● Fragmento de página:
________________________
Wallenberg, que entonces tenía 32 años, recibe una misión secreta del gobierno sueco. Con un presupuesto de 150.000 dólares, donados por el Comité para Refugiados de Guerra del gobierno estadounidense, había que salvar a los judíos que quedaban en Hungría.
Un hombre valiente no un político ducho
Según explica Ulrich Völklein, periodista e historiador de Hamburgo, “Raoul Wallenberg no era un político profesional, sino un hombre joven que decidió actuar a favor de la humanidad”. Como miembro de la representación sueca en Hungría, Wallenberg goza de inmunidad diplomática que sabe aprovechar. Compra edificios en los cuales, bajo la bandera sueca, dan protección a perseguidos. Soborna a funcionarios, establece contacto con Eichmann, usa el anzuelo de créditos millonarios y amenaza con represalias políticas a quien no quiera ayudarlo. Desarrolla también el sistema del “pasaporte de protección”, mediante el cual los judíos húngaros se volvían ciudadanos de Estados neutrales y quedaban bajo su protección. Esto salva a algunos miles de las manos de la SS y la Gestapo.
________________________
● Material proporcionado:
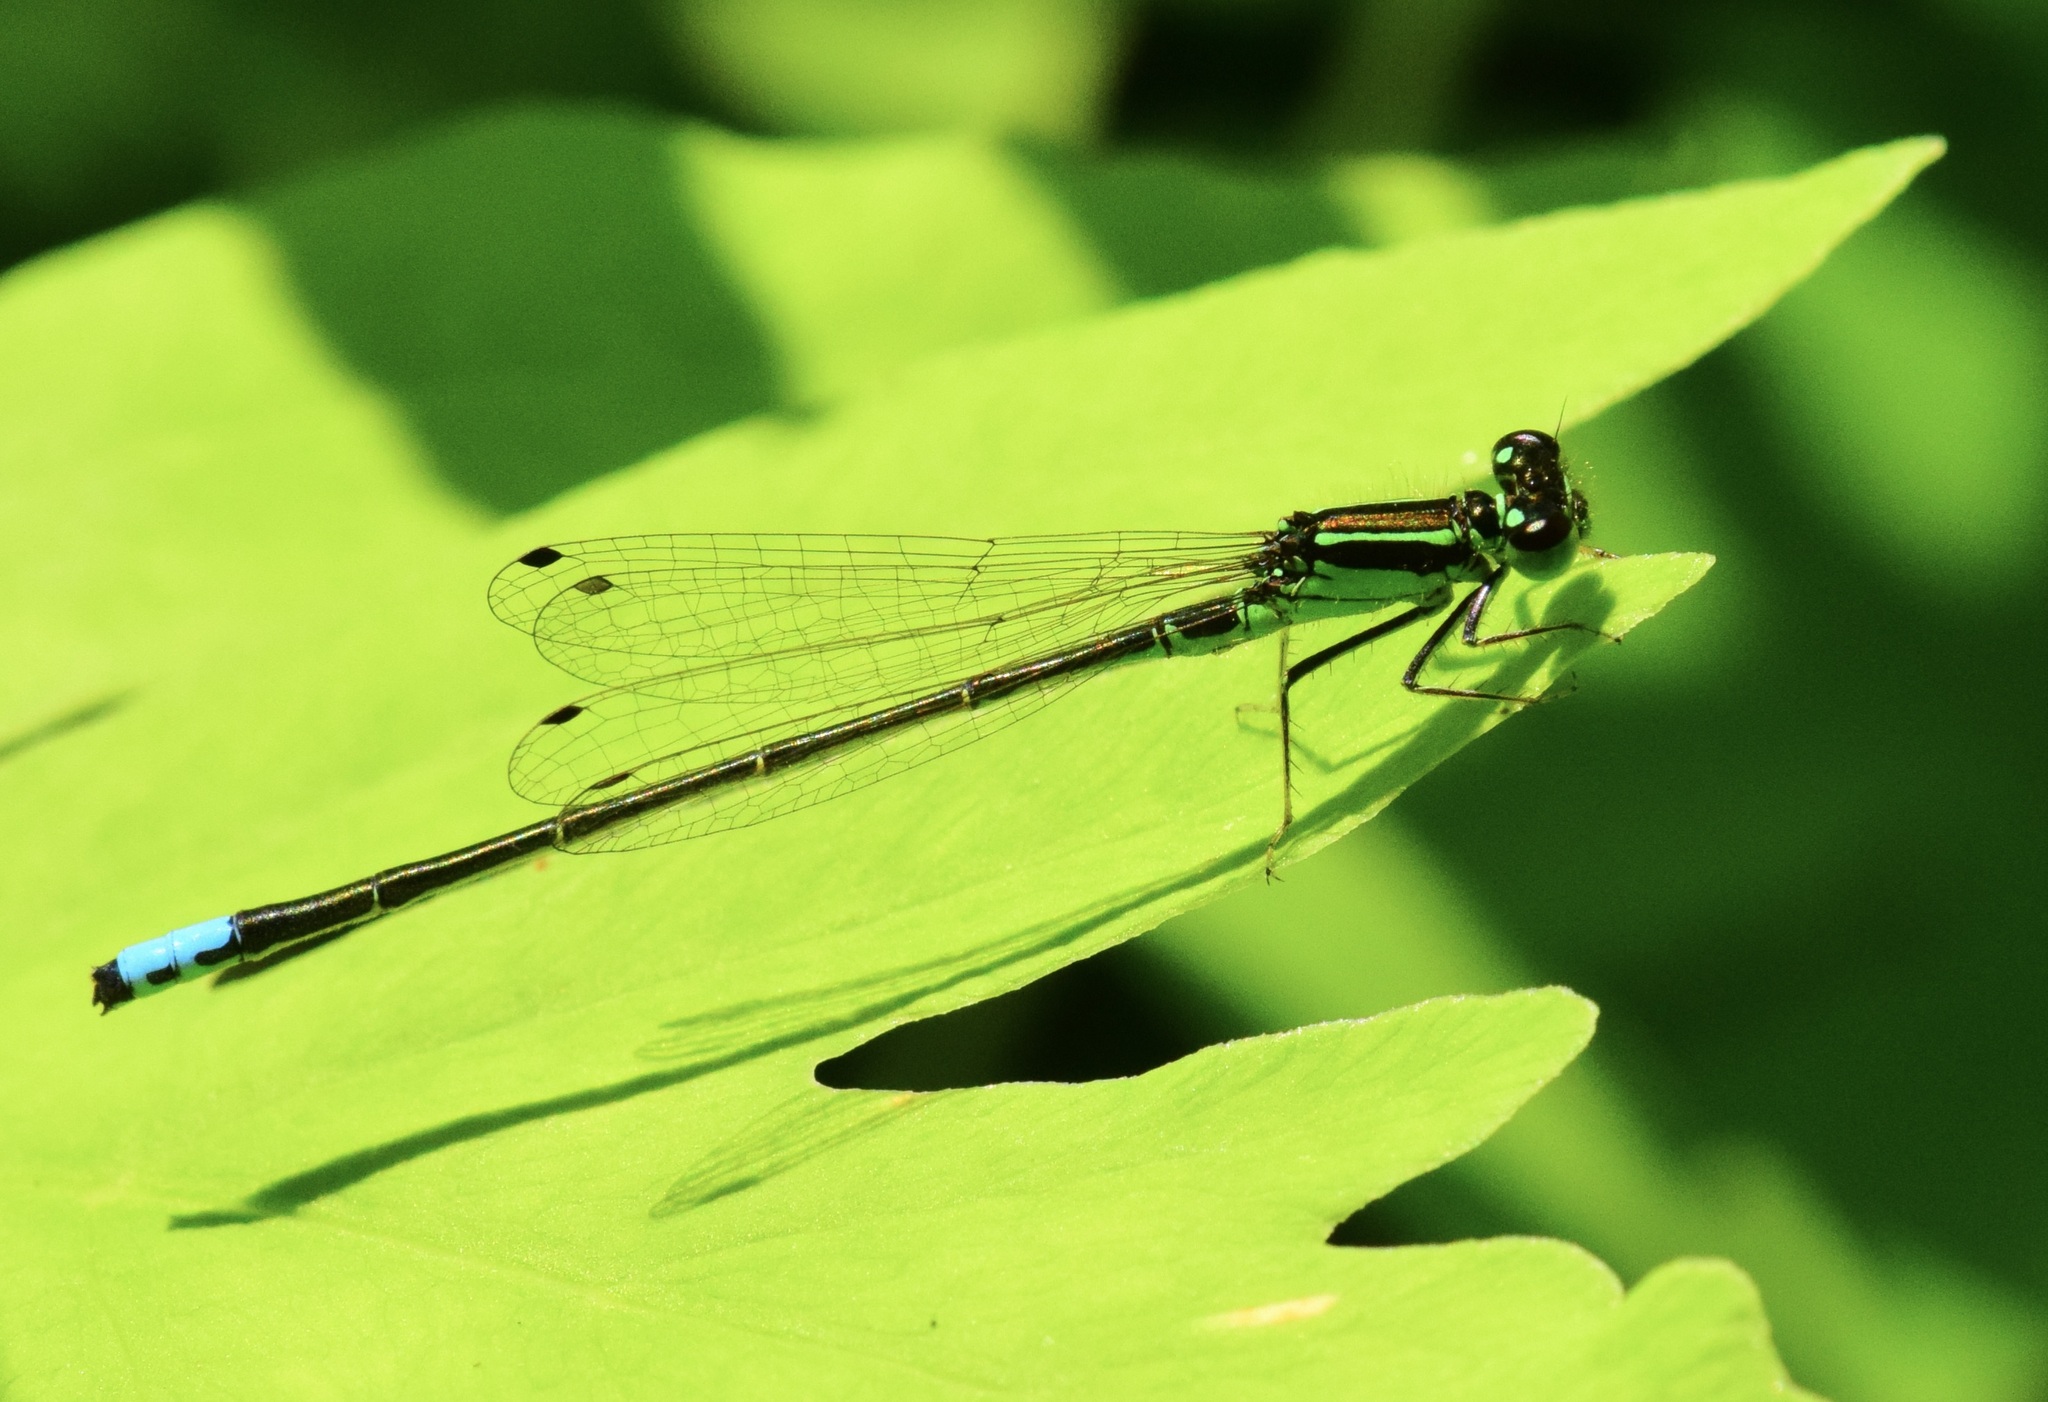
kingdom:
________________________
● Instrucciones a seguir:
Por favor, continúa el texto sobre Raoul Wallenberg después de la oración que termina en "de la SS y la Gestapo".

● Tu respuesta:
"Pasaporte de protección"
Gracias a una red informativa que Wallenberg supo tejer, conocía las fechas en que los judíos iban a ser transportados a campos de exterminio. Personalmente se encarga de detener trenes destinados a Ausschwitz , logra recuperar condenados de las “marchas de la muerte” e impide la labor del antisemita Partido de la Cruz Flechada, que apoyaba a los alemanes.
Diversas versiones desde Moscú
Cuando las tropas soviéticas toman Budapest encuentran a unos 100.000 judíos todavía con vida. El 16 de enero de 1945, al Gobierno sueco se le notifica que Wallenberg se encuentra bajo protección rusa. “No sé si soy su huésped o su prisionero”, bromeaba Wallenberg. Poco después su huella se pierde. Según Moscú, Wallenberg ha caído a manos de fascistas húngaros.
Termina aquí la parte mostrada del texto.